Supplies will fall short of demand by 350,000 metric tons in the season ending Sept. 30, 14 percent more than a previous estimate, said Amit Suri, Olam’s chief operating officer of cocoa.

The strongest Sahara desert winds in three decades dried out the smaller of two annual crops in West Africa, which accounts for 70 percent of global output, at a time of falling production in Indonesia.

Low-quality beans and falling supplies led factories in producing nations to scale back, leaving buyers scrambling for cocoa butter, a key chocolate ingredient.

“The light crop has just been a disaster in Ivory Coast and the Indonesian crop has been much smaller than we thought,” Suri said Thursday in an interview at the European Cocoa Association’s Forum in Dubrovnik, Croatia. “We are seeing acute shortages in Asia, acute shortages in America, acute shortages in Africa.”

Cocoa futures traded in London are little changed for 2016.

In July, prices reached a six-year high, overtaking levels reached during the civil war in Ivory Coast, when a ban was imposed on shipments from the world’s largest producer. Since this year’s peak, futures have fallen 10 percent.

Cocoa Crunch

This season’s supply crunch will last through the rest of the year and spill over into the first quarter, he said. The shortage started to bite in the second half and the amount of inventory relative to processing fell below a 30 percent threshold, Suri said.

That would be the lowest level in more than 30 years, according to data from the International Cocoa Organization in London.

The so-called stocks-to-grind ratio started the year at 38 percent and Europe is the only region with “comfortable” stockpiles, Suri said.

The slowdown in grindings from producers such as Ivory Coast and Indonesia increased the cost of cocoa butter relative to bean futures. The ratio climbed more than 20 percent in Europe this year, based on data from KnowledgeCharts, a unit of Commodities Risk Analysis.

Next Season

The development of next season’s crop, which usually starts in October in Ivory Coast, was late and bean deliveries won’t be good in October, Suri said. While Olam expects an average to slightly-above-average Ivorian harvest next season, the delayed development means the crop remain vulnerable.

In Ghana, the second-largest producer, the setting was probably similar to last year, which was not good, he said.

“We are not seeing any origin pick up in October or even in early November,” Suri said. “Then we expect Ivory Coast to pick up, but the first thing that will happen to those beans is replenish the local industry’s requirement.”

“There will be some commercial shipments that will happen, but the local industry will need those beans very desperately,” he added.

There is now a shortage of cocoa butter and not enough to meet demand for the fourth quarter, when consumption rises during Halloween and Christmas, according to Olam. Cocoa butter usually accounts for 20 percent of the weight of a chocolate bar.

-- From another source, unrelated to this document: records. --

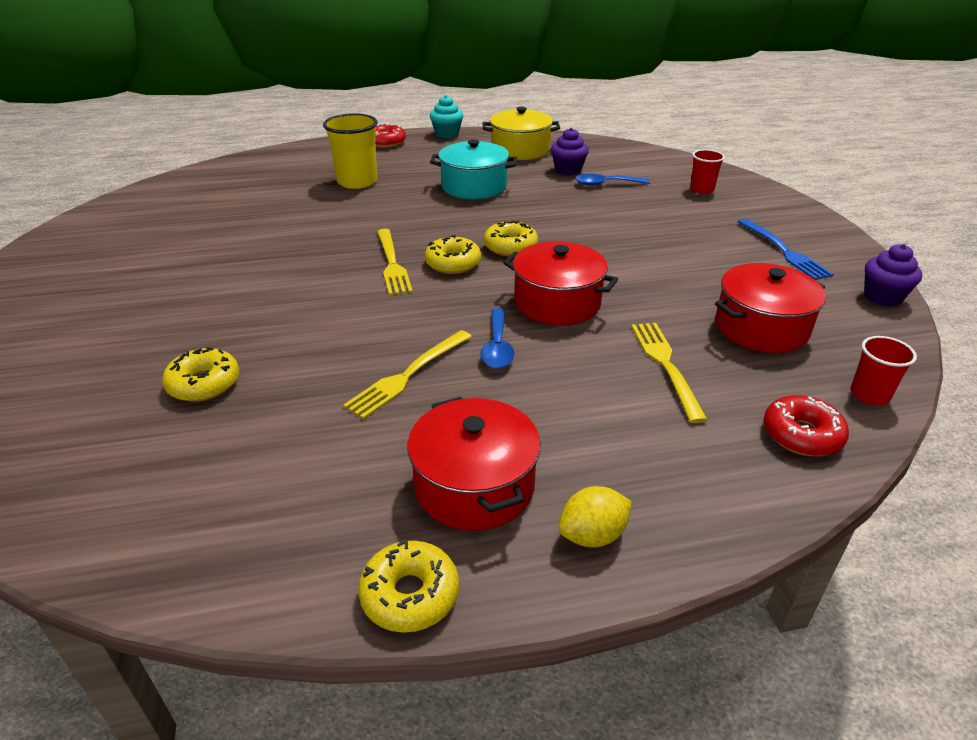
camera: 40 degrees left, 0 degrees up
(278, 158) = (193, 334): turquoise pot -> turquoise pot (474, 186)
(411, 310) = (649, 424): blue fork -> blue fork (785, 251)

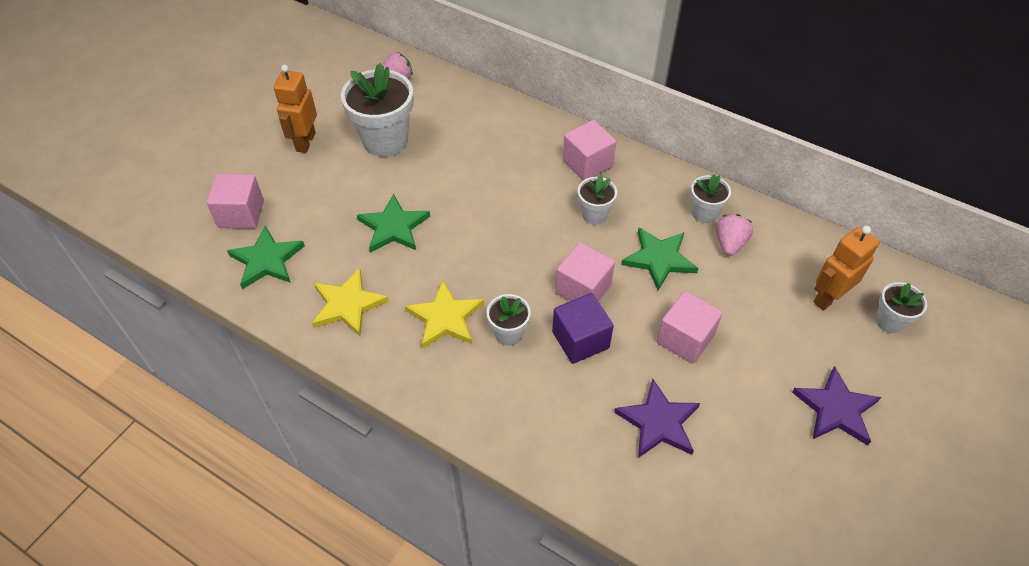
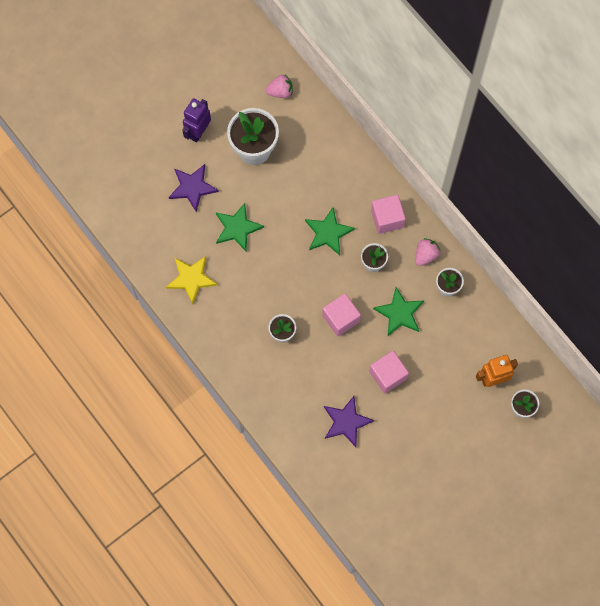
camera: 20 degrees right, 20 degrees up
(241, 214) = (141, 183): pink cube -> none
(267, 260) = (150, 227): green star -> green star (328, 232)
(305, 142) = (198, 132): orange robot -> purple robot
(445, 318) = (248, 309): yellow star -> none
(580, 340) = (324, 353): purple cube -> none
(730, 243) = (452, 317): pink strawberry -> pink strawberry (425, 255)
(836, 409) = (453, 451): purple star -> purple star (192, 187)

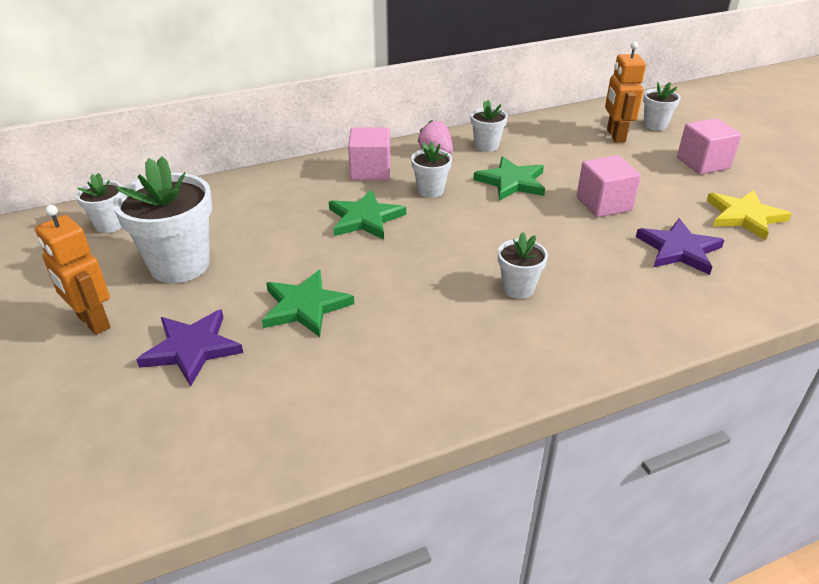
camera: 75 degrees left, 35 degrees down
(191, 279) = (374, 383): yellow star -> yellow star (744, 216)
(198, 132) = (93, 322): purple robot -> orange robot
(280, 91) = (110, 225): pink strawberry -> white flower pot
(341, 318) = (506, 229): pink cube -> pink cube (703, 163)

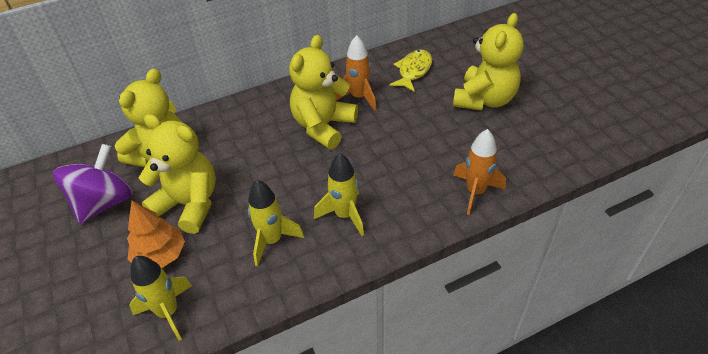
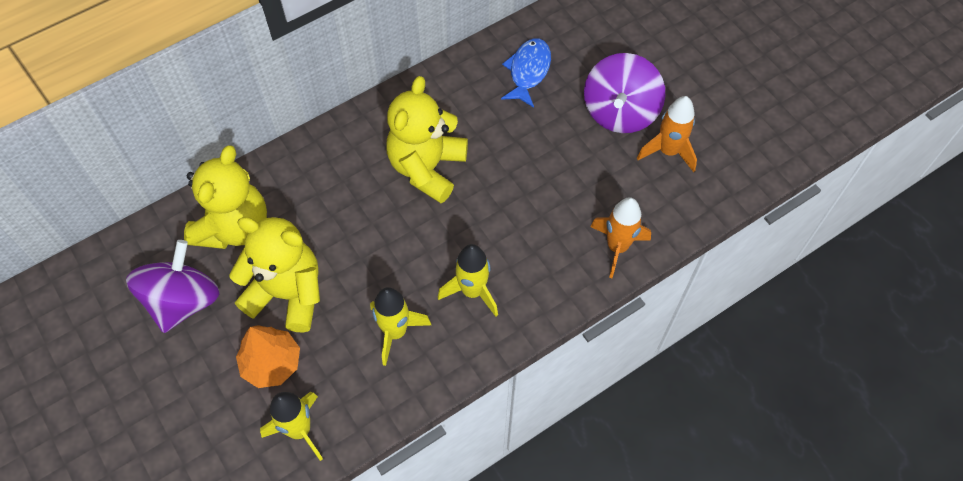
camera: 10 degrees left, 15 degrees up
(359, 97) = (464, 119): orange rocket -> orange rocket (668, 151)
(413, 71) = (528, 71): yellow fish -> blue fish
(484, 99) = (620, 111): yellow teddy bear -> purple spinning top

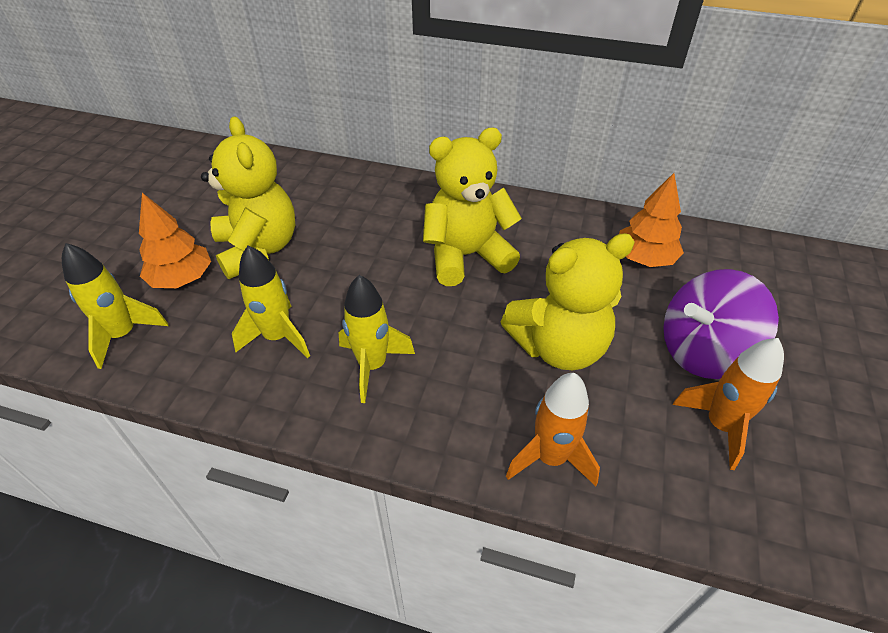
camera: 50 degrees right, 15 degrees down
(183, 301) = (204, 201): purple spinning top -> none
(234, 226) = (294, 189): yellow teddy bear -> yellow teddy bear (558, 347)
(528, 71) = (644, 258): blue fish -> orange tree

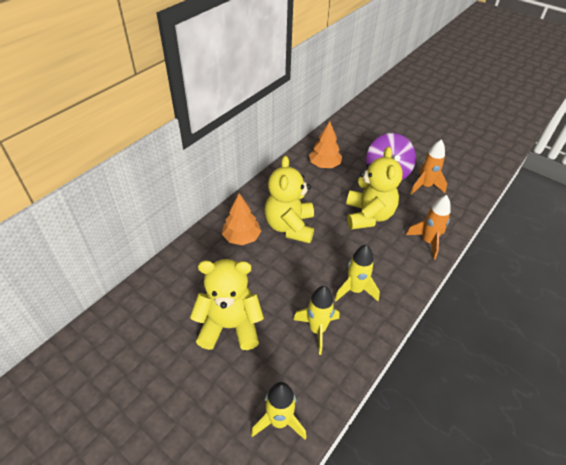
camera: 70 degrees left, 0 degrees up
(182, 279) = (237, 378): orange tree -> orange tree (241, 237)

“The first quarter, it will still be tight,” Suri said. “The beans that will be coming through in November and December aren’t enough to produce the products we think the market needs.”

The world needs “sizable increases” in production in 2016-17 for the market to be balanced, he said. Grindings are set to pick up due to higher profit margins and declining cocoa bean prices. Even if processing rises by only 1 percent, global production needs to rise 400,000 tons to make up for this season’s deficit, he said.

“You are not really going to catch up with that deficit until the latter part of next year,” Suri said. “And for that, you are going to need not only good main crops, but above-normal mid-crops.”